Friday, June 3, 2011

A Further View on Centralized Government

http://thedailybell.com/2426/Why-Europe-Doesnt-Have-Leaders.html

Posted by bionic mosquito on 06/03/11 04:56 PM

While we are waiting for Ingo to gather his thoughts, I would like to expand further regarding my comments about Lincoln's War and the loss of the states' voice.

Declaration of Independence

When, in the course of human events, it becomes necessary for one people to dissolve the political bands which have connected them with another, and to assume among the powers of the earth, the separate and equal station to which the laws of nature and of nature's God entitle them, a decent respect to the opinions of mankind requires that they should declare the causes which impel them to the separation.

We hold these truths to be self-evident, that all men are created equal, that they are endowed by their Creator with certain unalienable rights, that among these are life, liberty and the pursuit of happiness. That to secure these rights, governments are instituted among men, deriving their just powers from the consent of the governed. That whenever any form of government becomes destructive to these ends, it is the right of the people to alter or to abolish it, and to institute new government, laying its foundation on such principles and organizing its powers in such form, as to them shall seem most likely to effect their safety and happiness.

Thomas Jefferson makes clear that the people have the right to disband government if the people believe that government is not serving its proper role. Was the South doing something beyond this such that Ingo feels compelled to applaud Lincoln's use of utter devastation?

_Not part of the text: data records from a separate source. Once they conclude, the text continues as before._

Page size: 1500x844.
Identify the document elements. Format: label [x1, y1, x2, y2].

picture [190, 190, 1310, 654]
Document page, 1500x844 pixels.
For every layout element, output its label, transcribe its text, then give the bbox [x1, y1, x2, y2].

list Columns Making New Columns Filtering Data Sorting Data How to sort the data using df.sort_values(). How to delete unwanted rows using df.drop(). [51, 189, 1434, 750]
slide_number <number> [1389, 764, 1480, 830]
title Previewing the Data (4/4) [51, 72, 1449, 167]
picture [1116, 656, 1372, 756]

Jefferson makes clear that people are justified to disband the Union, yet Ingo argues that Lincoln was justified to maintain the Union under all circumstances (as he has previously stated). Does Ingo suggest that it is 'just' that a government can compel obedience by such force, even when the people decide that a change in government is in order? What would Jefferson say?

Ninth Amendment: The enumeration in the Constitution of certain rights shall not be construed to deny or disparage others retained by the people.

Tenth Amendment: The powers not delegated to the United States by the Constitution, nor prohibited by it to the States, are reserved to the States respectively, or to the people.

The Ninth and Tenth Amendments make clear that Federal powers are limited only to those enumerated, and those not enumerated are retained by the states or the people.

Kentucky Resolution (penned by Jefferson): That the several states composing the United States of America are not united on the principle of unlimited submission to their general government; but that, by compact, under the style and title of a Constitution for the United States, and of amendments thereto, they constituted a general government for special purposes, delegated to that government certain definite powers, reserving, each state to itself, the residuary mass of right to their own self-government; and that whensoever the general government assumes undelegated powers, its acts are unauthoritative, void, and of no force; that to this compact each state acceded as a state, and is an integral party, its co-States forming, as to itself, the other party; that this government, created by this compact, was not made the exclusive or final judge of the extent of the powers delegated to itself, since that would have made its discretion, and not the Constitution, the measure of its powers; but that, as in all other cases of compact among powers having no common judge, each party has an equal right to judge for itself, as well of infractions as of the mode and measure of redress.

We see from Jefferson's words that the states did not assume a position of unlimited subservience to the federal government, and that acts of the federal government that go beyond the enumerated powers are null and void.

Virginia Resolution (penned by Madison): That the Constitution of the United States, having delegated to Congress a power to punish treason, counterfeiting the securities and current coin of the United States, piracies, and felonies committed on the high seas, and offenses against the law of nations, and no other crimes, whatsoever; and it being true as a general principle, and one of the amendments to the Constitution having also declared, that "the powers not delegated to the United States by the Constitution, not prohibited by it to the States, are reserved to the States respectively, or to the people," therefore the act of Congress, passed on the 14th day of July, 1798, and intitled "An Act in addition to the act intitled An Act for the punishment of certain crimes against the United States," as also the act passed by them on the -- day of June, 1798, intitled "An Act to punish frauds committed on the bank of the United States," (and all their other acts which assume to create, define, or punish crimes, other than those so enumerated in the Constitution,) are altogether void, and of no force.

We see from Madison's words that the federal government has authority to punish only a very limited set of crimes, also specifically citing the Tenth Amendment.

Finally, is it likely that those wise men who sat in Philadelphia during that hot summer of 1787 would have supported the document if they knew it came with the right of the Federal government to declare war on their home State if there was some disagreement, or even, in fact, if the State later decided to secede? Would the States have ratified the document if they knew that, to enforce the Union under all circumstances, the Federal government would consider as acceptable the type of devastation that was ultimately unleashed on the South - both the military and civilian devastation?

Of course, the answer to both questions is no. Yet Ingo clings to the notion that Lincoln's actions were justified. It is damnable, and it is irrational to conclude that somehow the 17th Amendment carried more weight in diminishing the voice of the States than Lincoln's war did.